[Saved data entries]

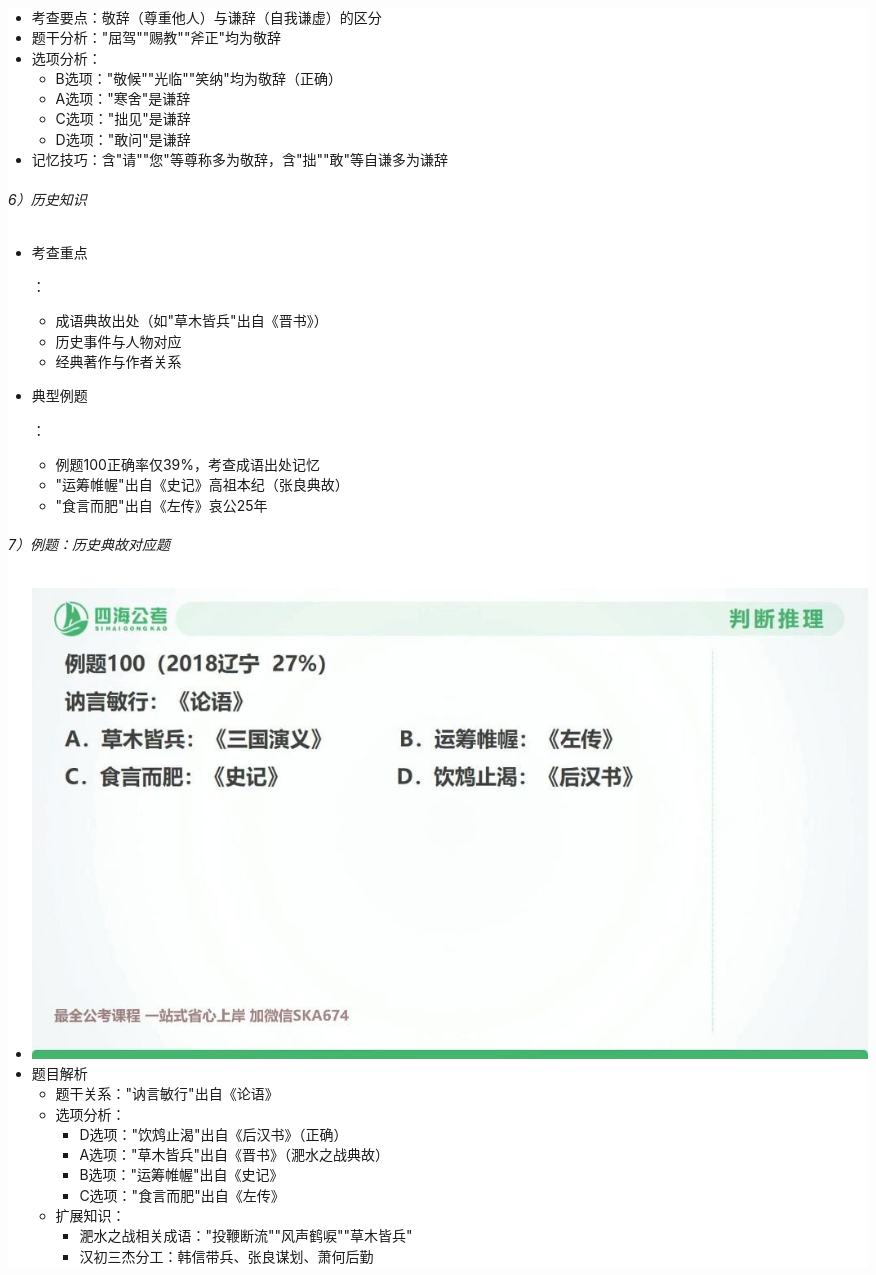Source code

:   - 考查要点：敬辞（尊重他人）与谦辞（自我谦虚）的区分
  - 题干分析："屈驾""赐教""斧正"均为敬辞
  - 选项分析：
    - B选项："敬候""光临""笑纳"均为敬辞（正确）
    - A选项："寒舍"是谦辞
    - C选项："拙见"是谦辞
    - D选项："敢问"是谦辞
  - 记忆技巧：含"请""您"等尊称多为敬辞，含"拙""敢"等自谦多为谦辞

###### 6）历史知识

- 考查重点

  ：

  - 成语典故出处（如"草木皆兵"出自《晋书》）
  - 历史事件与人物对应
  - 经典著作与作者关系

- 典型例题

  ：

  - 例题100正确率仅39%，考查成语出处记忆
  - "运筹帷幄"出自《史记》高祖本纪（张良典故）
  - "食言而肥"出自《左传》哀公25年

###### 7）例题：历史典故对应题

- ![img](../public/%E5%88%A4%E6%96%AD%E6%8E%A8%E7%90%86/%E5%9B%BE%E6%8E%A8%E7%B1%BB%E6%AF%94%E6%80%BB%E7%BB%9320250809/c70e13d89qfc4f294abf56bfba809c02.jpeg)
- 题目解析
  - 题干关系："讷言敏行"出自《论语》
  - 选项分析：
    - D选项："饮鸩止渴"出自《后汉书》（正确）
    - A选项："草木皆兵"出自《晋书》（淝水之战典故）
    - B选项："运筹帷幄"出自《史记》
    - C选项："食言而肥"出自《左传》
  - 扩展知识：
    - 淝水之战相关成语："投鞭断流""风声鹤唳""草木皆兵"
    - 汉初三杰分工：韩信带兵、张良谋划、萧何后勤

[Directions] Copy all of the entries verbatim, leaving out any pictures they contain.

[Written response]
Source code

:   - 考查要点：敬辞（尊重他人）与谦辞（自我谦虚）的区分
  - 题干分析："屈驾""赐教""斧正"均为敬辞
  - 选项分析：
    - B选项："敬候""光临""笑纳"均为敬辞（正确）
    - A选项："寒舍"是谦辞
    - C选项："拙见"是谦辞
    - D选项："敢问"是谦辞
  - 记忆技巧：含"请""您"等尊称多为敬辞，含"拙""敢"等自谦多为谦辞

###### 6）历史知识

- 考查重点

  ：

  - 成语典故出处（如"草木皆兵"出自《晋书》）
  - 历史事件与人物对应
  - 经典著作与作者关系

- 典型例题

  ：

  - 例题100正确率仅39%，考查成语出处记忆
  - "运筹帷幄"出自《史记》高祖本纪（张良典故）
  - "食言而肥"出自《左传》哀公25年

###### 7）例题：历史典故对应题

- ![img](../public/%E5%88%A4%E6%96%AD%E6%8E%A8%E7%90%86/%E5%9B%BE%E6%8E%A8%E7%B1%BB%E6%AF%94%E6%80%BB%E7%BB%9320250809/c70e13d89qfc4f294abf56bfba809c02.jpeg)
- 题目解析
  - 题干关系："讷言敏行"出自《论语》
  - 选项分析：
    - D选项："饮鸩止渴"出自《后汉书》（正确）
    - A选项："草木皆兵"出自《晋书》（淝水之战典故）
    - B选项："运筹帷幄"出自《史记》
    - C选项："食言而肥"出自《左传》
  - 扩展知识：
    - 淝水之战相关成语："投鞭断流""风声鹤唳""草木皆兵"
    - 汉初三杰分工：韩信带兵、张良谋划、萧何后勤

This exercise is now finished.